━━━━━ EXTRACT

Here’s the actual implementation of curl_easy and curl_multi ctor/copy/dtor handlers for raphf:
https://github.com/php/pecl-http-pecl_http/blob/phpng/php_http_client_curl.c#L99-L180

typedef struct php_http_curle_storage {
	char *url;
	char *cookiestore;
	CURLcode errorcode;
	char errorbuffer[0x100];
} php_http_curle_storage_t;
 
static inline php_http_curle_storage_t *php_http_curle_get_storage(CURL *ch) {
	php_http_curle_storage_t *st = NULL;
 
	curl_easy_getinfo(ch, CURLINFO_PRIVATE, &st);
 
	if (!st) {
		st = pecalloc(1, sizeof(*st), 1);
		curl_easy_setopt(ch, CURLOPT_PRIVATE, st);
		curl_easy_setopt(ch, CURLOPT_ERRORBUFFER, st->errorbuffer);
	}
 
	return st;
}
 
static void *php_http_curle_ctor(void *opaque, void *init_arg)
{
	void *ch;
 
	if ((ch = curl_easy_init())) {
		php_http_curle_get_storage(ch);
		return ch;
	}
	return NULL;
}
 
static void *php_http_curle_copy(void *opaque, void *handle)
{
	void *ch;
 
	if ((ch = curl_easy_duphandle(handle))) {
		curl_easy_reset(ch);
		php_http_curle_get_storage(ch);
		return ch;
	}
	return NULL;
}
 
static void php_http_curle_dtor(void *opaque, void *handle)

━━━━━━━━━━

EXERCISE DIRECTIONS:
Translate this sentence from the excerpt on curl handlers into Spanish: "Here’s the actual implementation of curl_easy and curl_multi ctor/copy/dtor handlers for raphf:"

━━━━━ DATASET CONTENT

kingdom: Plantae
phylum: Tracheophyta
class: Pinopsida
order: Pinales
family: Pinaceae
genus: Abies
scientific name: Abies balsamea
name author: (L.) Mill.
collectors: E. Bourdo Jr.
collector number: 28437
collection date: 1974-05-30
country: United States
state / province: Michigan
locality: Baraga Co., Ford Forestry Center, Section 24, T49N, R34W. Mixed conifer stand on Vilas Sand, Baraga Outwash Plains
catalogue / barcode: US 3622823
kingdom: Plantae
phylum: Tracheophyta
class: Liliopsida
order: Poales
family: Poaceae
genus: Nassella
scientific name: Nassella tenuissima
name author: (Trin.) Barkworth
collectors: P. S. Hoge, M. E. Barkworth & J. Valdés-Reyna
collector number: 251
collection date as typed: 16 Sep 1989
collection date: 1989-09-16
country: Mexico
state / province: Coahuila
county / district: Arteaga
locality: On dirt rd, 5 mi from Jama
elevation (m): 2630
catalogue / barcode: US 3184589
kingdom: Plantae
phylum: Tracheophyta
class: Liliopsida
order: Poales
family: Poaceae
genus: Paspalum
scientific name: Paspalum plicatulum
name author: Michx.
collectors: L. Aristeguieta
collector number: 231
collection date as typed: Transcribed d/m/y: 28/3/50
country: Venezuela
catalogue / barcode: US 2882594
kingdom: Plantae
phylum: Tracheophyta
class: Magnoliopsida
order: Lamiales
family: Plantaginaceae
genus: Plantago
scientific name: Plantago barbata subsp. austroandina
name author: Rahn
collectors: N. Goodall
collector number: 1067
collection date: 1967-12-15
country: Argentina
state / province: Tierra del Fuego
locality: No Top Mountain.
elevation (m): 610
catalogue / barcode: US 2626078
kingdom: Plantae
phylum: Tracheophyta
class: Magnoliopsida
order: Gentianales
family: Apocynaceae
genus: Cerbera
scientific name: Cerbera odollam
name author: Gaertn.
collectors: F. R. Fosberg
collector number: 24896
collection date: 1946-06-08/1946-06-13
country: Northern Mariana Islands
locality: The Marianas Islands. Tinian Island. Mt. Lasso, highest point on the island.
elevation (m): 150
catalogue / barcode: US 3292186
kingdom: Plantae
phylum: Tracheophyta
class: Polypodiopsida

━━━━━━━━━━

ANSWER IN FULL:
Aquí está la implementación real de los manejadores ctor/copy/dtor de curl_easy y curl_multi para raphf: